I never really stopped missing you. And I just want you to know that. I want you to know that I still think about you every now and then. I still think about you and all of the time that we used to spend together. I still think about all the memories that we used to share.
I really do still miss you. But perhaps I don’t miss you in the sense that I want to get back together with you. I don’t miss you in the sense that I want to try starting up something new with you again. But I do miss you. I miss you like how you would miss a really important person in your life who is just no longer there.
You were so important to me. You really did change me. You helped shape me into the person that I have now become. You helped turn me into the person that I am today. You had that profound of an influence on me. We had a really strong emotional connection.
We loved one another with a very strong passion and intensity. I would be kidding myself if I said that it didn’t really mean much. At that time, I loved you like I never really loved anyone else in my life. And I really miss the way that I loved you. I really miss the way that you used to make me feel. I really miss the way that I used to feel because of the fact that I loved you so much.
But I still do understand why we split up. I understand why we had to go our separate paths. I know why we had to just call it quits on what we walked away. I realize that you and I had so much potential for our relationship. I know that the two of us could have really become something special and worthwhile.
I know that what we had could have been everlasting. I know that what we had was something that could have turned into something so real. But we just couldn’t really live up to the hype. We let a lot of other things just get in between us. We let the pressure of the relationship get to us.
We just took each other for granted and eventually, we abandoned all of our responsibilities in the relationship. We abandoned each other in favor of other pursuits and other people.

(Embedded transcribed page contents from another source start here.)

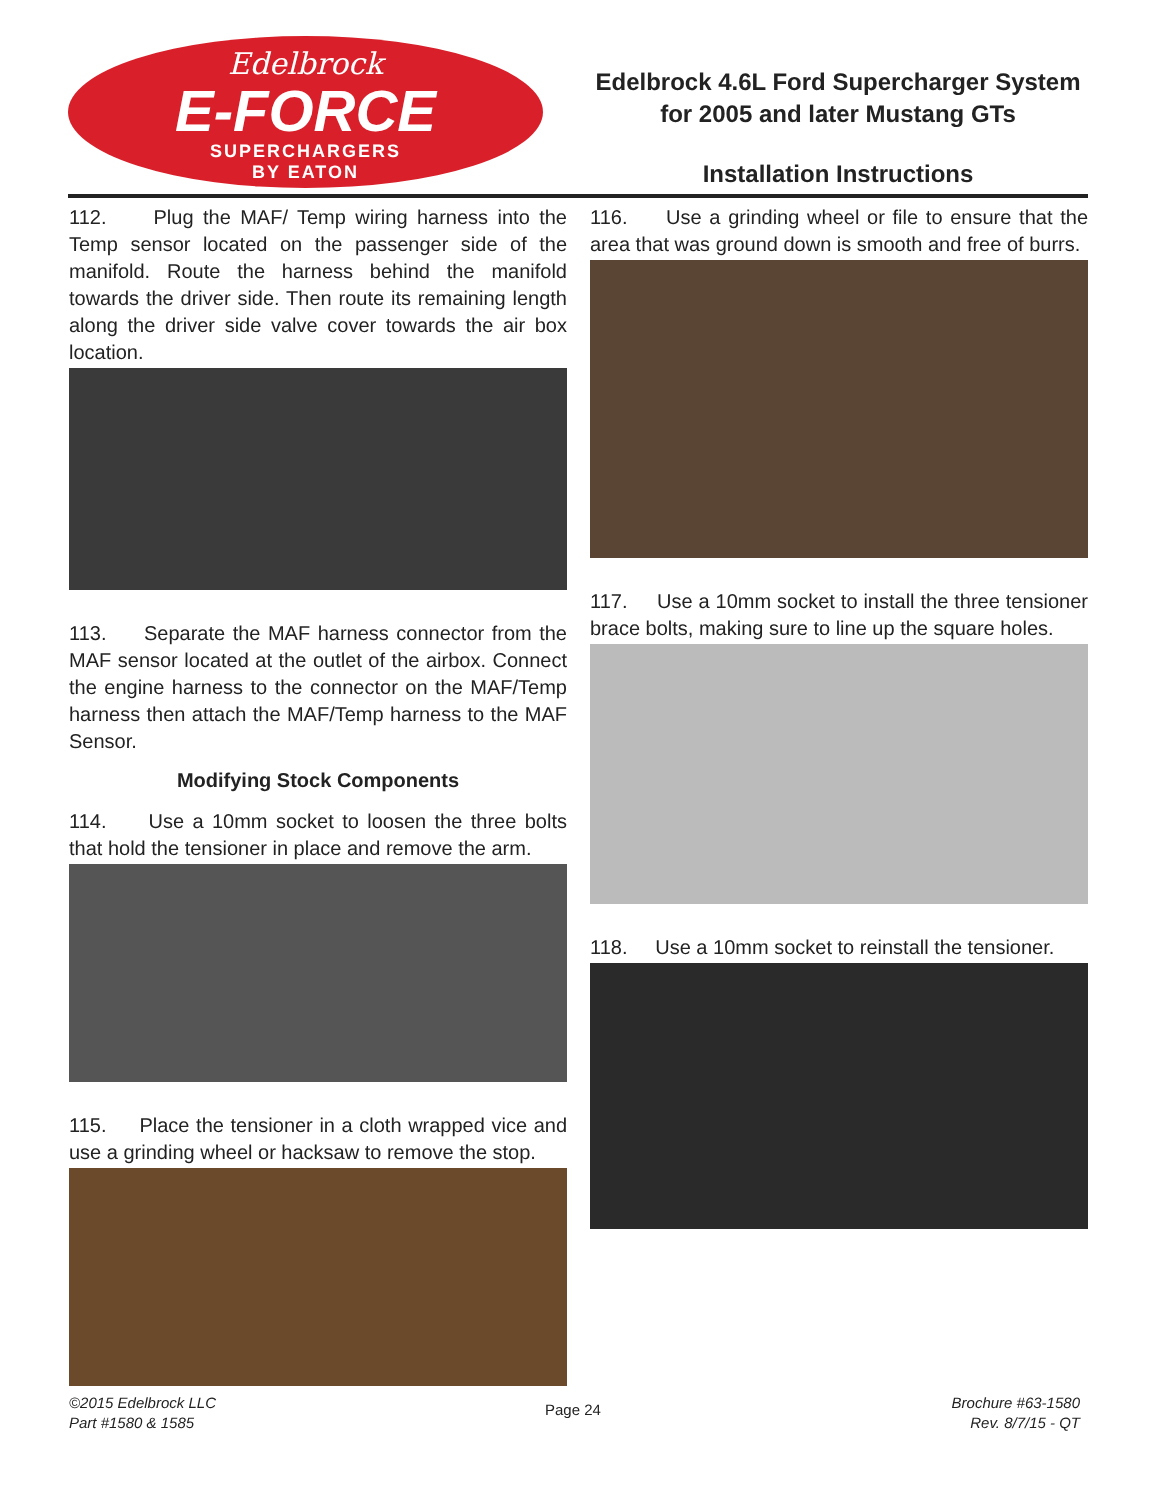Edelbrock
E-FORCE
SUPERCHARGERS
BY EATON
Edelbrock 4.6L Ford Supercharger System
for 2005 and later Mustang GTs
Installation Instructions
112. Plug the MAF/ Temp wiring harness into the Temp sensor located on the passenger side of the manifold. Route the harness behind the manifold towards the driver side. Then route its remaining length along the driver side valve cover towards the air box location.
113. Separate the MAF harness connector from the MAF sensor located at the outlet of the airbox. Connect the engine harness to the connector on the MAF/Temp harness then attach the MAF/Temp harness to the MAF Sensor.
Modifying Stock Components
114. Use a 10mm socket to loosen the three bolts that hold the tensioner in place and remove the arm.
115. Place the tensioner in a cloth wrapped vice and use a grinding wheel or hacksaw to remove the stop.
116. Use a grinding wheel or file to ensure that the area that was ground down is smooth and free of burrs.
117. Use a 10mm socket to install the three tensioner brace bolts, making sure to line up the square holes.
118. Use a 10mm socket to reinstall the tensioner.
©2015 Edelbrock LLC
Part #1580 & 1585
Page 24
Brochure #63-1580
Rev. 8/7/15 - QT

There was one moment where you and I were practically everything to one another. And then in the next moment, we just turned into complete strangers. It’s as if we never existed in each other’s lives.
There are some moments wherein I wonder whether I should have tried harder with you. I think about the times I felt you slipping away and I wonder if I should have tried to hold on tighter. There are times wherein I find myself just tossing and turning every night thinking about the many things that I probably should have told you.
But alas, you’re no longer here. I no longer have you around to talk to. Life is going on and I’m just constantly reminded of how nothing in this life is ever going to be permanent.
I am reminded of the fact that change is a universal constant. I know that the many things that I have in my life right now might not be there tomorrow. And that’s exactly what happened with us. We both moved on with our lives. We both went on our separate ways.
However, whenever something good or bad happens, I still find myself wanting to tell you about these things. I feel like you’re the only one who can really understand me.
I feel like you’re the only one I can really open up about a lot of things in life. But I try my best to not admit it to anyone out loud. It’s taking every ounce of strength in me to just keep myself from reaching out to you because I know that that would definitely be a bad idea.
I understand that you and I had our fair share of reasons to not keep our relationship going. Instead of trying to fix the problems in our relationship, we just swept them under a rug. Instead of trying to keep the ship afloat, we just let it sink. And perhaps that’s how things were just supposed to turn out between us.
I really do understand why you and I aren’t in each other’s lives anymore. I understand why we just no longer talk these days. But that doesn’t mean that I’m not allowed to miss you because I really do. I miss you. I miss everything that we were. I miss who I was when I was with you.